Supplied data section start
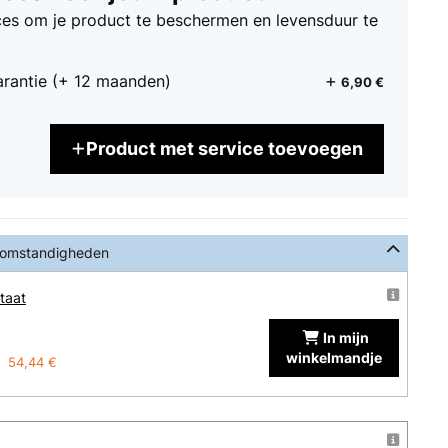
ices om je product te beschermen en levensduur te
arantie (+ 12 maanden)
6,90 €
Product met service toevoegen
 omstandigheden
taat
In mijn
winkelmandje
54,44 €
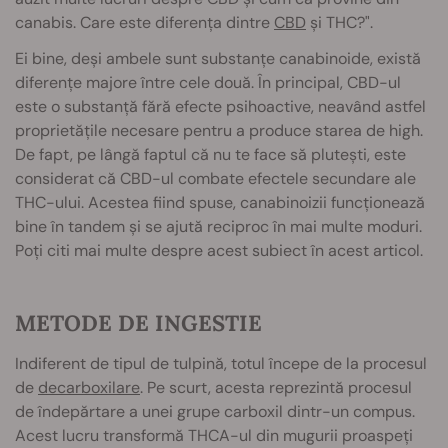
canabis. Care este diferența dintre
CBD
și THC?".
Ei bine, deși ambele sunt substanțe canabinoide, există
diferențe majore între cele două. În principal, CBD-ul
este o substanță fără efecte psihoactive, neavând astfel
proprietățile necesare pentru a produce starea de high.
De fapt, pe lângă faptul că nu te face să plutești, este
considerat că CBD-ul combate efectele secundare ale
THC-ului. Acestea fiind spuse, canabinoizii funcționează
bine în tandem și se ajută reciproc în mai multe moduri.
Poți citi mai multe despre acest subiect în acest articol.
METODE DE INGESTIE
Indiferent de tipul de tulpină, totul începe de la procesul
de
decarboxilare
. Pe scurt, acesta reprezintă procesul
de îndepărtare a unei grupe carboxil dintr-un compus.
Acest lucru transformă THCA-ul din mugurii proaspeți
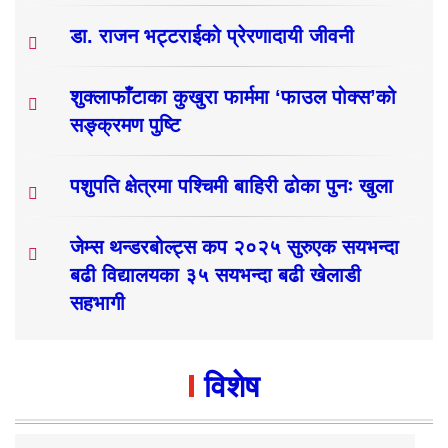
डा. राजन भट्टराईको प्रेरणादायी जीवनी
शुक्लाफाँटाका कुखुरा फार्ममा ‘फाउल पोक्स’को
सङ्क्रमण पुष्टि
पशुपति क्षेत्रमा पश्चिमी बाहिरी ढोका पुनः खुला
जेम्स थन्डरबोल्ट्स कप २०२५ सुरुएक सयभन्दा
बढी विद्यालयका ३५ सयभन्दा बढी खेलाडी
सहभागी
विशेष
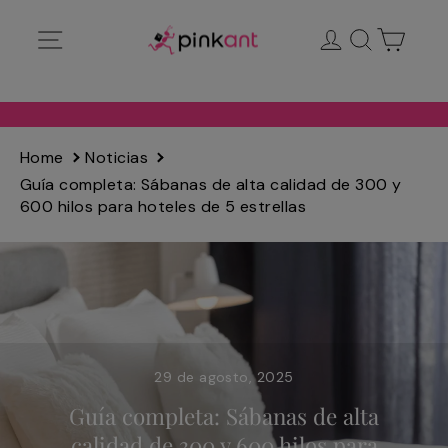
Ir
Navegación
Ingresar
Buscar
Carrit
directamente
al
contenido
Home
Noticias
Guía completa: Sábanas de alta calidad de 300 y
600 hilos para hoteles de 5 estrellas
29 de agosto, 2025
Guía completa: Sábanas de alta
calidad de 300 y 600 hilos para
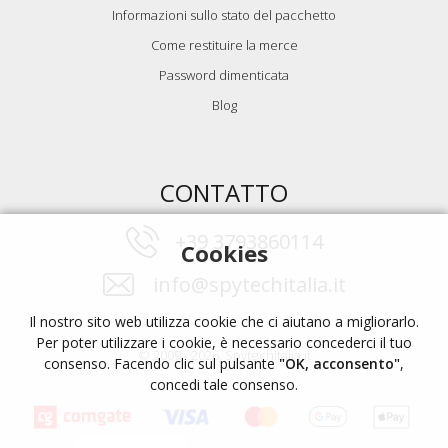
Informazioni sullo stato del pacchetto
Come restituire la merce
Password dimenticata
Blog
CONTATTO
+39 3793860114
Cookies
info@spytechitalia.it
Il nostro sito web utilizza cookie che ci aiutano a migliorarlo.
Per poter utilizzare i cookie, è necessario concederci il tuo
© 2009 - 2026, Spytechitalia.it
consenso. Facendo clic sul pulsante
"OK, acconsento"
,
concedi tale consenso.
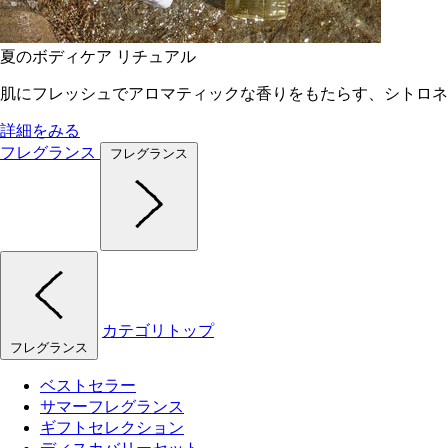
夏のボディケア リチュアル
肌にフレッシュでアロマティックな香りをもたらす、シトロネ
詳細をみる
フレグランス
フレグランス
カテゴリトップ
フレグランス
ベストセラー
サマーフレグランス
ギフトセレクション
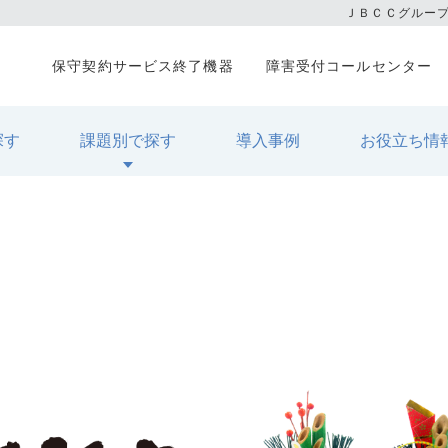
ＪＢＣＣグルー
保守契約サービス終了機器
障害受付コールセンター
探す
課題別で探す
導入事例
お役立ち情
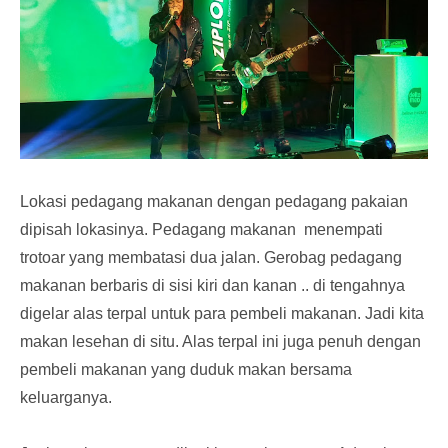
Lokasi pedagang makanan dengan pedagang pakaian
dipisah lokasinya. Pedagang makanan
menempati
trotoar yang membatasi dua jalan. Gerobag pedagang
makanan berbaris di sisi kiri dan kanan .. di tengahnya
digelar alas terpal untuk para pembeli makanan. Jadi kita
makan lesehan di situ. Alas terpal ini juga penuh dengan
pembeli makanan yang duduk makan bersama
keluarganya.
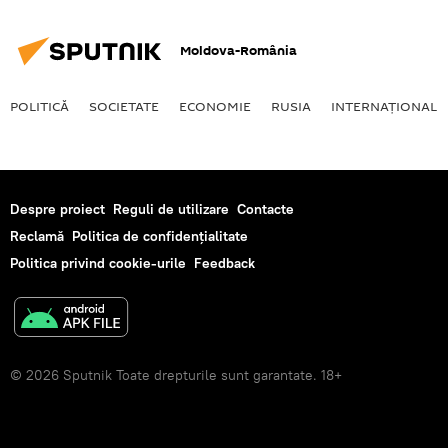
Moldova-România
POLITICĂ
SOCIETATE
ECONOMIE
RUSIA
INTERNAŢIONAL
Despre proiect
Reguli de utilizare
Contacte
Reclamă
Politica de confidențialitate
Politica privind cookie-urile
Feedback
© 2026 Sputnik Toate drepturile sunt garantate. 18+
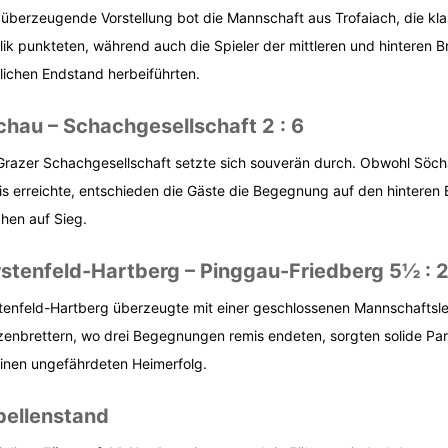
 überzeugende Vorstellung bot die Mannschaft aus Trofaiach, die k
lik punkteten, während auch die Spieler der mittleren und hinteren B
lichen Endstand herbeiführten.
chau – Schachgesellschaft 2 : 6
Grazer Schachgesellschaft setzte sich souverän durch. Obwohl Söcha
s erreichte, entschieden die Gäste die Begegnung auf den hinteren Bre
hen auf Sieg.
rstenfeld-Hartberg – Pinggau-Friedberg 5½ : 
tenfeld-Hartberg überzeugte mit einer geschlossenen Mannschaftsle
zenbrettern, wo drei Begegnungen remis endeten, sorgten solide Part
einen ungefährdeten Heimerfolg.
bellenstand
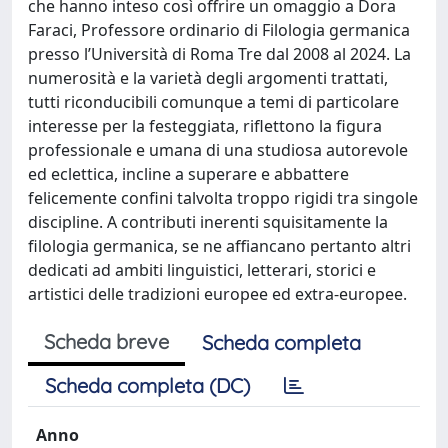
che hanno inteso così offrire un omaggio a Dora
Faraci, Professore ordinario di Filologia germanica
presso l’Università di Roma Tre dal 2008 al 2024. La
numerosità e la varietà degli argomenti trattati,
tutti riconducibili comunque a temi di particolare
interesse per la festeggiata, riflettono la figura
professionale e umana di una studiosa autorevole
ed eclettica, incline a superare e abbattere
felicemente confini talvolta troppo rigidi tra singole
discipline. A contributi inerenti squisitamente la
filologia germanica, se ne affiancano pertanto altri
dedicati ad ambiti linguistici, letterari, storici e
artistici delle tradizioni europee ed extra-europee.
Scheda breve
Scheda completa
Scheda completa (DC)
Anno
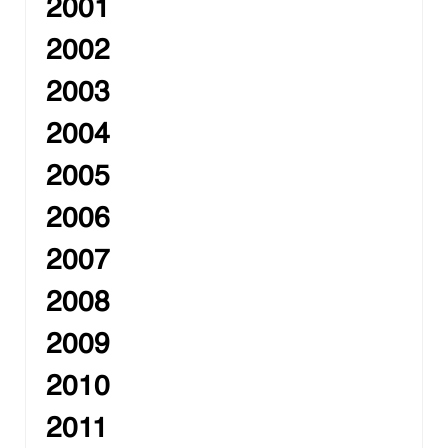
2001
2002
2003
2004
2005
2006
2007
2008
2009
2010
2011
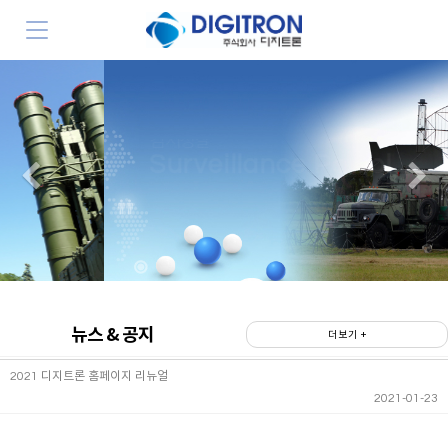
감시정찰
Surveillance Patrol
Previous
N
뉴스 & 공지
더보기 +
2021 디지트론 홈페이지 리뉴얼
2021-01-23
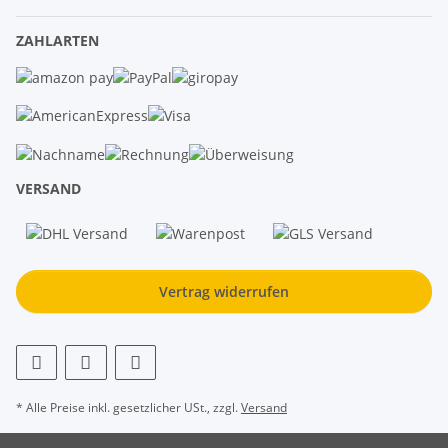
ZAHLARTEN
VERSAND
Vertrag widerrufen
* Alle Preise inkl. gesetzlicher USt., zzgl.
Versand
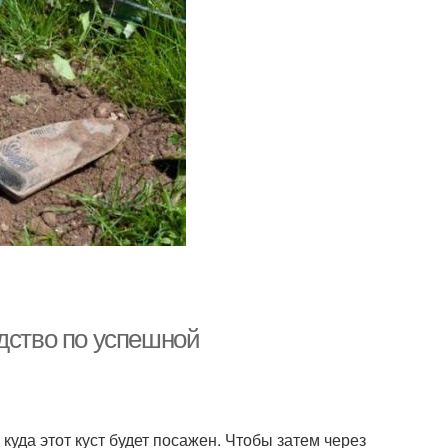
дство по успешной
куда этот куст будет посажен. Чтобы затем через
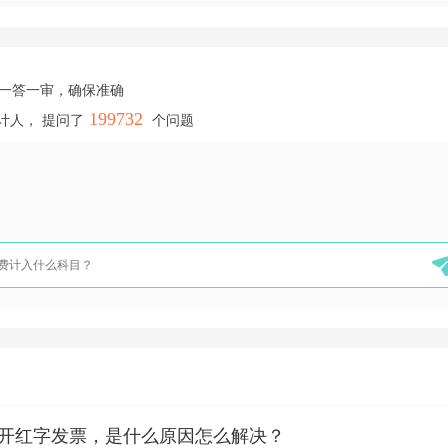
，一答一审，确保准确
199732
计人， 提问了
个问题
开红字发票，是什么原因怎么解决？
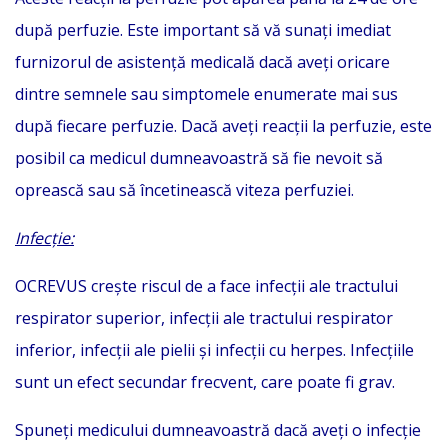
după perfuzie. Este important să vă sunați imediat
furnizorul de asistență medicală dacă aveți oricare
dintre semnele sau simptomele enumerate mai sus
după fiecare perfuzie. Dacă aveți reacții la perfuzie, este
posibil ca medicul dumneavoastră să fie nevoit să
oprească sau să încetinească viteza perfuziei.
Infecţie:
OCREVUS crește riscul de a face infecții ale tractului
respirator superior, infecții ale tractului respirator
inferior, infecții ale pielii și infecții cu herpes. Infecțiile
sunt un efect secundar frecvent, care poate fi grav.
Spuneți medicului dumneavoastră dacă aveți o infecție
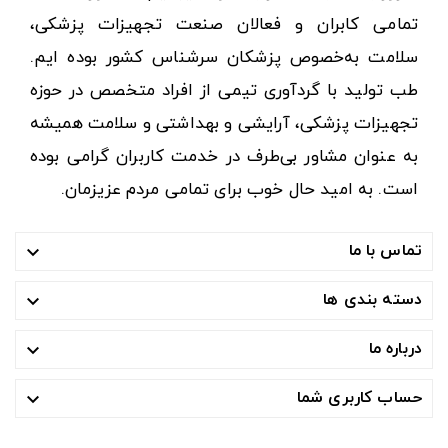
تمامی کابران و فعالان صنعت تجهیزات پزشکی،
سلامت به‌خصوص پزشکان سرشناس کشور بوده ایم.
طب تولید با گردآوری تیمی از افراد متخصص در حوزه
تجهیزات پزشکی، آرایشی و بهداشتی و سلامت همیشه
به عنوان مشاور بی‌طرف در خدمت کاربران گرامی بوده
است. به امید حال خوب برای تمامی مردم عزیزمان.
تماس با ما

دسته بندی ها

درباره ما

حساب کاربری شما

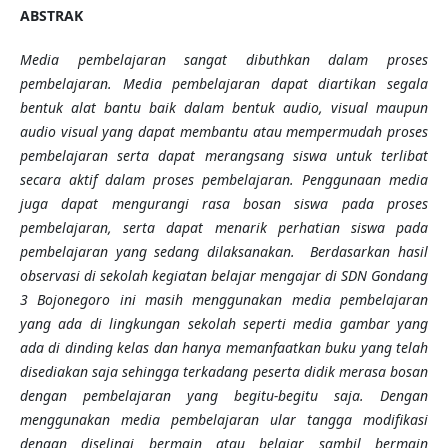
ABSTRAK
Media pembelajaran sangat dibuthkan dalam proses
pembelajaran. Media pembelajaran dapat diartikan segala
bentuk alat bantu baik dalam bentuk audio, visual maupun
audio visual yang dapat membantu atau mempermudah proses
pembelajaran serta dapat merangsang siswa untuk terlibat
secara aktif dalam proses pembelajaran. Penggunaan media
juga dapat mengurangi rasa bosan siswa pada proses
pembelajaran, serta dapat menarik perhatian siswa pada
pembelajaran yang sedang dilaksanakan. Berdasarkan hasil
observasi di sekolah kegiatan belajar mengajar di SDN Gondang
3 Bojonegoro ini masih menggunakan media pembelajaran
yang ada di lingkungan sekolah seperti media gambar yang
ada di dinding kelas dan hanya memanfaatkan buku yang telah
disediakan saja sehingga terkadang peserta didik merasa bosan
dengan pembelajaran yang begitu-begitu saja. Dengan
menggunakan media pembelajaran ular tangga modifikasi
dengan diselingi bermain atau belajar sambil bermain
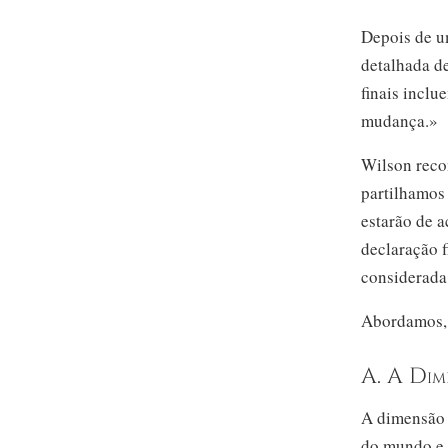
Depois de u
detalhada de
finais incl
mudança.»
Wilson reco
partilhamos
estarão de 
declaração f
considerada
Abordamos, 
A. A Dim
A dimensão c
do mundo e d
Supplied data section end
_Required action:_
An exact copy of the lines above between the line holding "überzeugende Vorstellung bot" and the line holding "Grazer Schachgesellschaft setzte", inclusive, is the whole answer.

_Answer area:_
 überzeugende Vorstellung bot die Mannschaft aus Trofaiach, die k
lik punkteten, während auch die Spieler der mittleren und hinteren B
lichen Endstand herbeiführten.
chau – Schachgesellschaft 2 : 6
Grazer Schachgesellschaft setzte sich souverän durch. Obwohl Söcha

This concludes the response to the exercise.